→ GIVEN PASSAGE
++++++++++++++++++++
SFP vs. SFP+

Richard A Steenbergen ras at e-gerbil.net
Fri Feb 18 00:59:30 UTC 2011


On Thu, Feb 17, 2011 at 03:41:28PM -0800, Sam Chesluk wrote:
> Depends on the switch.  Some, like the 2960S and 4948E, have 1G/10G
> ports.  They will, however, not operate at 4Gbps (that particular speed
> was chosen to allow the core components to work for gigabit Ethernet,
> OC48, 2G FC, and 4G FC).

4G SFPs are relatively rare, and only for fibre channel. Multi-rate SFPs 
that do up to 2.5G (for OC48) are a lot more common, but they cost more 
than just a simple 1GE SFP. Since all you can do with Ethernet is 1G or 
10G anyways, "most" SFPs you'll encounter in the field will be the 
cheaper non-multirate kind.
++++++++++++++++++++
Stored entries:

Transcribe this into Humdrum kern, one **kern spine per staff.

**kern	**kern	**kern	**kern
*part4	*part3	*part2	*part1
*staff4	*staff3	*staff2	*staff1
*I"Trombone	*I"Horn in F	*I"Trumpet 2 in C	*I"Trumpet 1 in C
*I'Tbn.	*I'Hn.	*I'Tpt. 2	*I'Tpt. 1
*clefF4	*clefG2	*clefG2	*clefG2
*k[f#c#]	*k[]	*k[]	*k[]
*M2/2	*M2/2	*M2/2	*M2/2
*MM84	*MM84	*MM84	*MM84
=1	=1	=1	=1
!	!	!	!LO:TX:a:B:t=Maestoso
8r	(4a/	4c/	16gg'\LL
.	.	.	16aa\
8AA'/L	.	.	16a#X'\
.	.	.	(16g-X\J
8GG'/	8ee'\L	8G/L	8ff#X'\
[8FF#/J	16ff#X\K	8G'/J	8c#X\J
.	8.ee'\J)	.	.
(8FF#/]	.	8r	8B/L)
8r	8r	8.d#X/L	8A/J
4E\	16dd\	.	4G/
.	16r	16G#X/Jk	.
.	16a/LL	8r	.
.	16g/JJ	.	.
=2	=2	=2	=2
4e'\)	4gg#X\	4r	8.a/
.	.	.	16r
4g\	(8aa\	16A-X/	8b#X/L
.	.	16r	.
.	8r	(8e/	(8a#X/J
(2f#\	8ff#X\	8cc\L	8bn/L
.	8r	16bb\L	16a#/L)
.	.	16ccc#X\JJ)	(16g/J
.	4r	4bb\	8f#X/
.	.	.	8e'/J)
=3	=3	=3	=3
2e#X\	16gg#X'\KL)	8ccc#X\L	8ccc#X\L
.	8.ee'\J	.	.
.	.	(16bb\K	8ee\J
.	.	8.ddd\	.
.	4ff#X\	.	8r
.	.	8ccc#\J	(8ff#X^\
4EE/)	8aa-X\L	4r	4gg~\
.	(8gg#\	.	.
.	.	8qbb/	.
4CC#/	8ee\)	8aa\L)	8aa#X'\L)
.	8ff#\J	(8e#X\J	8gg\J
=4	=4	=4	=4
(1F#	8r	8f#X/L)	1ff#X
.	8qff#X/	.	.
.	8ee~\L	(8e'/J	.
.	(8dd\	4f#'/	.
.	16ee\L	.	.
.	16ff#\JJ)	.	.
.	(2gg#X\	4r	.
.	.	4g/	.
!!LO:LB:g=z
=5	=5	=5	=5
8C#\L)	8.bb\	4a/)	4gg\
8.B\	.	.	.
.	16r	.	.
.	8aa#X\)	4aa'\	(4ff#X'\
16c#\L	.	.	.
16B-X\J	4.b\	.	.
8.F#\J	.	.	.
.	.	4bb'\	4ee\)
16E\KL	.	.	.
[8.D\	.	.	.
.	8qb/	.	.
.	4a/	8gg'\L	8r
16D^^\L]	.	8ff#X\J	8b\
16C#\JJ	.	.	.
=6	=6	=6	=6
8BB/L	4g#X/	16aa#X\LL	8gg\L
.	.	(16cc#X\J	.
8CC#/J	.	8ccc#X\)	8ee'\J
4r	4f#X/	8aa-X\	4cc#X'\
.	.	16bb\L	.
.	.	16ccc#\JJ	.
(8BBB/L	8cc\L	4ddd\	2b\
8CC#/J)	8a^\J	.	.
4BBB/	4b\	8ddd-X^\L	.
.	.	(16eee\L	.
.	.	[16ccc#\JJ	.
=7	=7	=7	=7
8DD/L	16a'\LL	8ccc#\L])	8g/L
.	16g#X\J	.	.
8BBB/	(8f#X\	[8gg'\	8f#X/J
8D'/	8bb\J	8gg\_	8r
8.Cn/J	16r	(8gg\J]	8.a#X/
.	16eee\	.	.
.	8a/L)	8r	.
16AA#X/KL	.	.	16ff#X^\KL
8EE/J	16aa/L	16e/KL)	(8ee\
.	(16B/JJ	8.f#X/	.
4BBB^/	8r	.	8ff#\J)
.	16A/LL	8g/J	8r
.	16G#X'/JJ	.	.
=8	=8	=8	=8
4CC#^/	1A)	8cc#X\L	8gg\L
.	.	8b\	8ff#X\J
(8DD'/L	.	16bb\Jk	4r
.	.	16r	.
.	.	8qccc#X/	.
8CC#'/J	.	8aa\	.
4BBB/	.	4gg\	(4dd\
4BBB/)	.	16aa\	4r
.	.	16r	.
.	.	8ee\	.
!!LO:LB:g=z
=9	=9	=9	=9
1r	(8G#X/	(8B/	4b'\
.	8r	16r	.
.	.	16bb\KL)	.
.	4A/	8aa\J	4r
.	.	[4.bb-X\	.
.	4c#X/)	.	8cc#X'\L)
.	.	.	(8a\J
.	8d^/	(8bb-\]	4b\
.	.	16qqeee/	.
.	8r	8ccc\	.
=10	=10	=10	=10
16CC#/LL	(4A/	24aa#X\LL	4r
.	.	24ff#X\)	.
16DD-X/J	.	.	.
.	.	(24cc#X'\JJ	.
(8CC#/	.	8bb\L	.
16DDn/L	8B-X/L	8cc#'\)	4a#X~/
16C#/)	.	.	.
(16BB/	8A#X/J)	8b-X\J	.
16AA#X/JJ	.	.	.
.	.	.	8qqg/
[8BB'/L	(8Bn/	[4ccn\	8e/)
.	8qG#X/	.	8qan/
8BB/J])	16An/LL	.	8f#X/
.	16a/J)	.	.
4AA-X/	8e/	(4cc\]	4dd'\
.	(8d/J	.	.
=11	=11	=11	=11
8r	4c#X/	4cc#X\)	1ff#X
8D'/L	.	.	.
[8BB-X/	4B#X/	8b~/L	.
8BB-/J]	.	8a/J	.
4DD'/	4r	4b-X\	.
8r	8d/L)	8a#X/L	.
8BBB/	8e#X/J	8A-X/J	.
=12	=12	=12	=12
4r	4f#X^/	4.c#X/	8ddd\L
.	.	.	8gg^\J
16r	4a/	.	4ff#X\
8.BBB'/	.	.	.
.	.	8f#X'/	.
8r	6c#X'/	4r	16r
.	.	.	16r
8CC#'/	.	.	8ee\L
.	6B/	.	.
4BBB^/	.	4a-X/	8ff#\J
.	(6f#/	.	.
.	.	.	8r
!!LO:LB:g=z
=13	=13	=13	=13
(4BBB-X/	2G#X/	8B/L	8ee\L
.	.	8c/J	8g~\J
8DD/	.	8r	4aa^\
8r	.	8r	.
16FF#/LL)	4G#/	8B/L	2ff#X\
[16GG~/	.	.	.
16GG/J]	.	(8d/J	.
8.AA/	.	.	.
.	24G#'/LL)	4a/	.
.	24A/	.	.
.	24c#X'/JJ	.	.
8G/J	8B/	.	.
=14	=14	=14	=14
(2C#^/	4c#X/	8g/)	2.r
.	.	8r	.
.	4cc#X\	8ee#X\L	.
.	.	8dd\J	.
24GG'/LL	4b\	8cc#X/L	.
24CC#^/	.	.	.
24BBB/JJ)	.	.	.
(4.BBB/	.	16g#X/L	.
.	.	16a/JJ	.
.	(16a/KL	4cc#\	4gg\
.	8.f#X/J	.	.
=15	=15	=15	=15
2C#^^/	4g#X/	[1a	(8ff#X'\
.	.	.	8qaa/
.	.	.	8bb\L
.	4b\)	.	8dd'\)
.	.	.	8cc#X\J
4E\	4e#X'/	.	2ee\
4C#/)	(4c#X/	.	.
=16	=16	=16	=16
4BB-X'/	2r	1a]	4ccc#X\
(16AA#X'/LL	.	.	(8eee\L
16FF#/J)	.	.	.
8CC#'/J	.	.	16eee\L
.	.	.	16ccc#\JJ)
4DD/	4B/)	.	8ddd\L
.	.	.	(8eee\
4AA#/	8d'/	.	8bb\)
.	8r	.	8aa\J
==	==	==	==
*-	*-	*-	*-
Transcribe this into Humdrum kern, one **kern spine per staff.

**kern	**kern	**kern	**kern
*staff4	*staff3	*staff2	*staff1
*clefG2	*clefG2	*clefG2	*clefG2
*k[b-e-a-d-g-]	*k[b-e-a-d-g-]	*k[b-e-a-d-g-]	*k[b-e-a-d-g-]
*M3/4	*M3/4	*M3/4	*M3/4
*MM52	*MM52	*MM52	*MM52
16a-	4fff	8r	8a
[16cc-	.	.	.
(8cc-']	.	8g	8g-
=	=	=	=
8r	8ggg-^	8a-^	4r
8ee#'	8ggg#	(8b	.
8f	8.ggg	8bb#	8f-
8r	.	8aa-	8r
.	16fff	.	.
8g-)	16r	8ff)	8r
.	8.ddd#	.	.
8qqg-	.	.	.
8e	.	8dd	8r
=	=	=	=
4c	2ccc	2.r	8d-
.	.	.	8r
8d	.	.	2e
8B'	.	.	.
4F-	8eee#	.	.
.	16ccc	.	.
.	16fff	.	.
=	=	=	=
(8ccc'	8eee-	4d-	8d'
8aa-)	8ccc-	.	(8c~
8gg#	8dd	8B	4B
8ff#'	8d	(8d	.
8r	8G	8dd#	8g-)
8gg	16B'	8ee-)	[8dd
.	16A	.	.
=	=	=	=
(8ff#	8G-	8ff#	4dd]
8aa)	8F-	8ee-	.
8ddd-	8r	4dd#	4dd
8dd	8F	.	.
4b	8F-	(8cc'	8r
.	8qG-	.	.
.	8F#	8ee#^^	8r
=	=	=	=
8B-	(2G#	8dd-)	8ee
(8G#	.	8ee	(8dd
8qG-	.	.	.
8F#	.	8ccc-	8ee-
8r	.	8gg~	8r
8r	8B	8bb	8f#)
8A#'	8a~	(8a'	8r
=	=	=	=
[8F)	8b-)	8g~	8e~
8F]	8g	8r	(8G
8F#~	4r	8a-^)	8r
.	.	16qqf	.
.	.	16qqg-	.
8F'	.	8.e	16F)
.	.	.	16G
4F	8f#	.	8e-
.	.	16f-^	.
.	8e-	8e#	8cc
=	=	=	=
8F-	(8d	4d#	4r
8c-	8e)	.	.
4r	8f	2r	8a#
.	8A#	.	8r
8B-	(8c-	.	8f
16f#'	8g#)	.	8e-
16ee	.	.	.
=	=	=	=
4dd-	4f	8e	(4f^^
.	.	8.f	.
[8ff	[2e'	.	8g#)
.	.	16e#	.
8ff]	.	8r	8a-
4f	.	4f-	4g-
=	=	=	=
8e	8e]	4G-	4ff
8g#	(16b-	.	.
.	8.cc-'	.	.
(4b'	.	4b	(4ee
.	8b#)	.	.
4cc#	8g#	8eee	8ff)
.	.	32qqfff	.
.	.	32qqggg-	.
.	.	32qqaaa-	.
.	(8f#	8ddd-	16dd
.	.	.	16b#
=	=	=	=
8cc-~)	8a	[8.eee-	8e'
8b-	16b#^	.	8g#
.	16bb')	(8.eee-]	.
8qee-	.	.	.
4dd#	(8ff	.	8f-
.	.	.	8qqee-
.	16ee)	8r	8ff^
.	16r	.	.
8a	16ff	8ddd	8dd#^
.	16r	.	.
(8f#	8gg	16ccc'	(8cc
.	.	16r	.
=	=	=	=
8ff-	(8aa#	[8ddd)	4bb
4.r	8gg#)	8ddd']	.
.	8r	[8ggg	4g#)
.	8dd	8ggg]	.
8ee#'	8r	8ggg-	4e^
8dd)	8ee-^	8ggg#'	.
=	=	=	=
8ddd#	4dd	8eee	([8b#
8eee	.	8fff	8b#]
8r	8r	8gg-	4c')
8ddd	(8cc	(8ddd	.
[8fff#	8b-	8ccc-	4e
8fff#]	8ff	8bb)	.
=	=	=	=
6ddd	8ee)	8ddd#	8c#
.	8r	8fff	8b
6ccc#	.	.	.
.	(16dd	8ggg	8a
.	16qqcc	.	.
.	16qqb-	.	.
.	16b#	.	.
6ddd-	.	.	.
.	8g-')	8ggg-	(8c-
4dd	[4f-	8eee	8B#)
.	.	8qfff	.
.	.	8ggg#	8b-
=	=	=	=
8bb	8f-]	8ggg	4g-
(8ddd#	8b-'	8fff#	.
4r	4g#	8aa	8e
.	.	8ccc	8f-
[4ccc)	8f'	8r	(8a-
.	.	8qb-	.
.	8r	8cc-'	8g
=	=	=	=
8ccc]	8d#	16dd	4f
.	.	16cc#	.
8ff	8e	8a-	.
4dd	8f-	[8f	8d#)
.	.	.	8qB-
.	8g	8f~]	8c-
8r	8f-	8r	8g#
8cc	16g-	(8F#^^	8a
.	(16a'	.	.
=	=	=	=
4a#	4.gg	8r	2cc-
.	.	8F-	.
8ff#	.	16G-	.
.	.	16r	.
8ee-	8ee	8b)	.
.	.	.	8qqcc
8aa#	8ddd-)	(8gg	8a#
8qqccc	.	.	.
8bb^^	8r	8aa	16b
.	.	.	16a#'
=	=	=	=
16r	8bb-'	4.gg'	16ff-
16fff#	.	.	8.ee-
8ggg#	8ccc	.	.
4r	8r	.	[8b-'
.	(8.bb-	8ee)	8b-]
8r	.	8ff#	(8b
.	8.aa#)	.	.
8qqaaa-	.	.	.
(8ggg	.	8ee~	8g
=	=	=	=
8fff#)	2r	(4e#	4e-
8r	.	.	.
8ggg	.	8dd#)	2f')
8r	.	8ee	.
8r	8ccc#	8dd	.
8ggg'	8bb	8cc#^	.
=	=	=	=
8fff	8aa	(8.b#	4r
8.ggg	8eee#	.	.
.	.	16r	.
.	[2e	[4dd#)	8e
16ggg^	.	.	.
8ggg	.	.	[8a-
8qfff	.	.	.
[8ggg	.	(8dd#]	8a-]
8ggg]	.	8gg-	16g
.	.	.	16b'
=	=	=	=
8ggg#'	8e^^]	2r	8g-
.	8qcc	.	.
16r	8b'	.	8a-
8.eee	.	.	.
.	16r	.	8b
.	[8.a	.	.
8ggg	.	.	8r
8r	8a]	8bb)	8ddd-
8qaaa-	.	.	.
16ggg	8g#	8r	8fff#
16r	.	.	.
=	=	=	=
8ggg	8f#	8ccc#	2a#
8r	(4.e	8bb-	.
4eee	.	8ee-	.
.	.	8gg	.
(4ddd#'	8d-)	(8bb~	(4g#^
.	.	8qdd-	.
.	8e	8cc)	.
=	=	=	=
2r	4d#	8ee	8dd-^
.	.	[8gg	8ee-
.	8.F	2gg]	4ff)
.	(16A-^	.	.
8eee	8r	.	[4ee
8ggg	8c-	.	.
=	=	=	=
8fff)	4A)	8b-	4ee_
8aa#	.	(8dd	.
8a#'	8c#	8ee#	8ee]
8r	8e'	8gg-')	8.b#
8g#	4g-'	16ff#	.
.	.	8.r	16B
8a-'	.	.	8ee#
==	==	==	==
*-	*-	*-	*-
++++++++++++++++++++
→ ACTIONS TO TAKE
1. In the SFP vs. SFP+ post, condense the paragraph beginning "4G SFPs are relatively rare" into a short bulleted list that keeps its main facts.
2. According to the SFP vs. SFP+ post, up to what speed do the more common multi-rate SFPs operate, and for what purpose?
3. Proceed with the SFP vs. SFP+ post, picking up right after its last sentence.

→ ANSWERS FOR THE TASKS
1.
- 4G SFPs are relatively rare and used only for Fibre Channel.
- Multi-rate SFPs that reach 2.5G (for OC48) are much more common, but they cost more than a simple 1GE SFP.
- Ethernet runs only at 1G or 10G, so most SFPs found in the field are the cheaper non-multirate kind.

2. Up to 2.5G, for OC48.

3.
For more information about SFP+, as well as some comparisons between 
different 10G optic types, take a look at:

http://www.nanog.org/meetings/nanog42/presentations/pluggables.pdf

As an update (since this presentation is from Feb 2008), SFP+ is just 
now finally starting to get into 40km/ER reach territory. Supplies are 
limited, as they just very recently started shipping, but they do exist. 
Of course since they moved the electronic dispersion compensation (EDC) 
off the optic and onto the host board, the exact distances you'll be 
able to achieve are still based on the quality of the device you're 
plugging them into. SFP+ is still mostly an enterprise box or high 
density / short reach offering, and XFP is still required for full 
functionality.

-- 
Richard A Steenbergen <ras at e-gerbil.net>       http://www.e-gerbil.net/ras
GPG Key ID: 0xF8B12CBC (7535 7F59 8204 ED1F CC1C 53AF 4C41 5ECA F8B1 2CBC)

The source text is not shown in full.